Introducing a New Blog Series
Rarely do I make new year's resolution. But I found myself pinky swearing myself a single resolution for this year: write a series of tractable posts concerning the development of software for robotics. Accordingly, I intend to introduce background, techniques, and examples with respect to the following topics and more:
- Software Architectural Approaches for Robotics (e.g., Deliberative, Reactive, Hybrid)
- Software Design Methodologies (e.g., for Behavior Based Robotics, for Hierarchical)
- Integration Patterns (Message Channels, Publish/Subscriber, RPC)
- Machine Learning and Adaptation Techniques (Neural Nets, Genetic Algorithms, Fuzzy Logic)
- Planning Algorithms (Discrete Planning, Continuous Spaces, Motion Planning)
- Simultaneous Localization and Mapping Techniques (Kalman Filters, Particle Filters)
- Tools & Frameworks (Microsoft Robotics Studio, Robot Operating System)
I'm writing this series of posts for two reasons. The first, as always, is to bounce ideas off readers as a sanity check. The second is to instill interest in readers in this rapidly evolving field. The sophistication of software algorithms within robotics is beginning to lag behind the potential capabilities of available hardware. Accordingly, if this series acts as motivational tool to get others involved in tackling the current algorithmic challenges involved in robotics, then all the better.
To make this series more interesting and applicable to the development audience that reads http://devlicio.us, I will attempt, when appropriate, to focus on patterns and general techniques that could possibly be applicable to scenarios outside of robotics. Additionally, due to this series' focus on software, I'll concentrate on leveraging simulators over physical, often expensive, robotics hardware to make it easier for readers to duplicate provided examples.
Introduction to Architectural Paradigms of Robotic Control
While "architecture" is likely one of the least definable terms in software development, it is unavoidably a topic which has one of the greatest impacts on the extensibility and maintainability of an application. Indeed, a frequent cause of an application re-write is due to the architectural decisions that were made early in the project, or the lack thereof. Certainly one of the difficulties in instituting proper architectural practices in a project lies in the fact that architectural decisions must carefully be decided at many different levels of project development. Obviously, the architectural decisions at each level should be made in context of the project requirements in order to facilitate a proper balance of speed of development, scalability of development, and maintainability of the application in the future.
To illustrate, consider a basic eCommerce site vs. a corporate financial management application which integrates with various third party tools. There are two aspects of architecture which must be carefully considered. The first is deciding which project contexts will require architectural consideration. The second is defining the architectural approach to meet the needs of the given project context, and implementing any necessary prefactoring, accordingly.

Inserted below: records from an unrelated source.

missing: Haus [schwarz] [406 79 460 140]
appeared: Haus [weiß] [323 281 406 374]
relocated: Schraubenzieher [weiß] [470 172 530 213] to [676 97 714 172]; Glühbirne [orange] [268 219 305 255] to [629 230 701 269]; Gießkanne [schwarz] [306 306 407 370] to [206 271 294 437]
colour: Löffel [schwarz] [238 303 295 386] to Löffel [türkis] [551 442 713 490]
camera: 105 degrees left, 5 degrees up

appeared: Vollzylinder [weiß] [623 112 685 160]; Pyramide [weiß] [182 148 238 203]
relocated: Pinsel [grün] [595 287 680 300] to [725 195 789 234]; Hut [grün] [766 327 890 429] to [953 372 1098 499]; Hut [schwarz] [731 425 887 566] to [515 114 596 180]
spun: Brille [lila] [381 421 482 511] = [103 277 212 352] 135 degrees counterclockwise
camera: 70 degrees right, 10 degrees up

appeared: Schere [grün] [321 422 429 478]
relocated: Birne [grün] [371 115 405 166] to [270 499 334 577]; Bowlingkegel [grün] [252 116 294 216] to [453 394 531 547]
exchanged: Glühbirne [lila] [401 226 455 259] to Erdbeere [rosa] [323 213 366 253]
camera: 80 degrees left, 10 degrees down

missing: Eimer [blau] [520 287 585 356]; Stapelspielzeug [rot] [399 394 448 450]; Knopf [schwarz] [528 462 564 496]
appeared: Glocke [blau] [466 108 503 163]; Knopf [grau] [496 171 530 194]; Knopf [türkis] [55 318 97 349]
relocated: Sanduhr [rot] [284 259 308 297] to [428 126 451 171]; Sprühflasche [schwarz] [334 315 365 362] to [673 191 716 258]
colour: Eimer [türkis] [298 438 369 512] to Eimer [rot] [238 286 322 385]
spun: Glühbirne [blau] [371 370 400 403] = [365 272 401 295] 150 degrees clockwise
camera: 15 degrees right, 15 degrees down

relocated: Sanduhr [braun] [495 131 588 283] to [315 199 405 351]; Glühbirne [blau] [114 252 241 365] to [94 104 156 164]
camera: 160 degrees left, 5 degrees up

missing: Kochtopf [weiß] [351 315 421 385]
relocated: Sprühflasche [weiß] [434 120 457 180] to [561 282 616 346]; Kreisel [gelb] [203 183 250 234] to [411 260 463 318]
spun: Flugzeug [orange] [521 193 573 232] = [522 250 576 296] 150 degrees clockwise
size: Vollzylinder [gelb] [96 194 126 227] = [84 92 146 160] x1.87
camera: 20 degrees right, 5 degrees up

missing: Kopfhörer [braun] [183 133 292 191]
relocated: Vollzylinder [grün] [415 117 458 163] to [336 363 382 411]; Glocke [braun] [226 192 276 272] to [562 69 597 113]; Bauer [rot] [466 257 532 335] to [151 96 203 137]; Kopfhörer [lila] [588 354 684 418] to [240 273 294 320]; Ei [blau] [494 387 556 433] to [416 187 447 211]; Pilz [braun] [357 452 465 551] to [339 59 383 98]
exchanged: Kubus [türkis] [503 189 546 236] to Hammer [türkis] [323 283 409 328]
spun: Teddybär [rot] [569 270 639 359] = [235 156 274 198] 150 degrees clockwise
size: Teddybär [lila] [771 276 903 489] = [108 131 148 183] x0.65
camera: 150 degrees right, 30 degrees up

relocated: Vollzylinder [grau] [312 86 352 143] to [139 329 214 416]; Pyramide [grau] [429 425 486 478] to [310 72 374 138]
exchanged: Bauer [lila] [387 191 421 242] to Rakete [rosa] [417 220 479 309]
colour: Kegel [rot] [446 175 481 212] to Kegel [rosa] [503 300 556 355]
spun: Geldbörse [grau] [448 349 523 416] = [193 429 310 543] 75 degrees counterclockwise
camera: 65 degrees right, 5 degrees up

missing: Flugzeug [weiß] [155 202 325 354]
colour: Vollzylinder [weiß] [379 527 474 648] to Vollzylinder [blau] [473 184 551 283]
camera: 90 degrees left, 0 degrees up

For a basic eCommerce site, the project contexts requiring architectural consideration would likely include: appropriate separation between presentation and control, separation between control and the domain, separation between the domain and data access, and appropriate integration with a payment gateway. Perhaps the active record pattern might be chosen as the data access mechanism. If inversion of control seems overkill for such a small application, perhaps direct communications to the payment gateway via the domain objects might be chosen as the means of integration. Accordingly, judicious prefactoring would suggest that an architectural spike be created demonstrating appropriate use of the active record pattern with a selected tool along with an example of how and where integration with the payment gateway would take place.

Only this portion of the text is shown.